La Procura di Bari ha archiviato l’indagine su presunte violazioni in materia di sicurezza e ritardo nei soccorsi relativi alla morte di Nicola Mangialardi, il canoista modugnese del Cus Bari deceduto il 9 marzo 2015 durante un allenamento, ritenendo l’incidente una tragica fatalità, causata da imprudenza.
Dopo il decesso la Procura aveva aperto una prima inchiesta per omicidio colposo a carico di due persone, l’atleta che si allenava quel giorno con la vittima e il titolare del pontile contro il quale la canoa si schiantò. Gli accertamenti della Capitaneria di porto, coordinati dal pm Simona Filoni, esclusero responsabilità e portarono ad una prima archiviazione del caso. Lo stesso pm, però, nella richiesta di archiviazione, rilevava “l’assenza di una efficace regolamentazione in materia di sicurezza della navigazione all’interno del bacino portuale di Bari, che si traduce in caos, disordine e conseguente abbassamento del livello di sicurezza della navigazione”. Nel provvedimento di archiviazione, quindi, il gip disponeva nuove indagini ritenendo che la morte del canoista “non è ascrivibile a pura e semplice fatalità”, individuando una “notevole serie di negligenze e inadempienze da parte di organi pubblici”.

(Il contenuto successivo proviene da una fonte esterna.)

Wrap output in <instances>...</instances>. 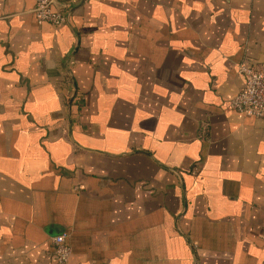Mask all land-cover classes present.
<instances>
[{
	"label": "crops",
	"instance_id": "crops-1",
	"mask_svg": "<svg viewBox=\"0 0 264 264\" xmlns=\"http://www.w3.org/2000/svg\"><path fill=\"white\" fill-rule=\"evenodd\" d=\"M0 0V264H264V0Z\"/></svg>",
	"mask_w": 264,
	"mask_h": 264
},
{
	"label": "built area",
	"instance_id": "built-area-1",
	"mask_svg": "<svg viewBox=\"0 0 264 264\" xmlns=\"http://www.w3.org/2000/svg\"><path fill=\"white\" fill-rule=\"evenodd\" d=\"M33 15L38 25L50 24L53 27L63 23V17L52 9L53 0H32ZM238 74L242 77V88L229 101V108L245 117L264 121V67L256 68L249 64H239ZM52 259L55 264H65L71 249L65 233L50 238Z\"/></svg>",
	"mask_w": 264,
	"mask_h": 264
}]
</instances>
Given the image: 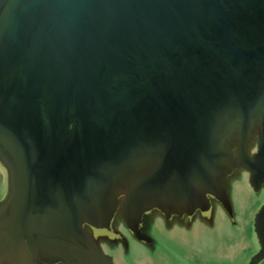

In particolare il giudice chiedeva alla Procura di approfondire le modalità dell’allenamento e gli “eventuali accidenti che abbiano determinato il disorientamento”, di disporre una consulenza tecnica sul gps della canoa, di verificare eventuali “ritardi nei soccorsi” e “omissioni degli organi istituzionali che appaiono evidente concausa dei fatti in esame”. La nuova indagine, iscritta a modello 45, cioè senza indagati né ipotesi di reato, era stata affidata al pm Manfredi Dino Ciacci, il quale ora ha archiviato il fascicolo. Dalle successive verifiche, infatti, è emerso che il gps della canoa non funzionava, che non vi fu ritardo nei soccorsi e che la mancanza di un regolamento specifico non può essere collegata alla morte dell’atleta, causata dallo schianto contro una banchina.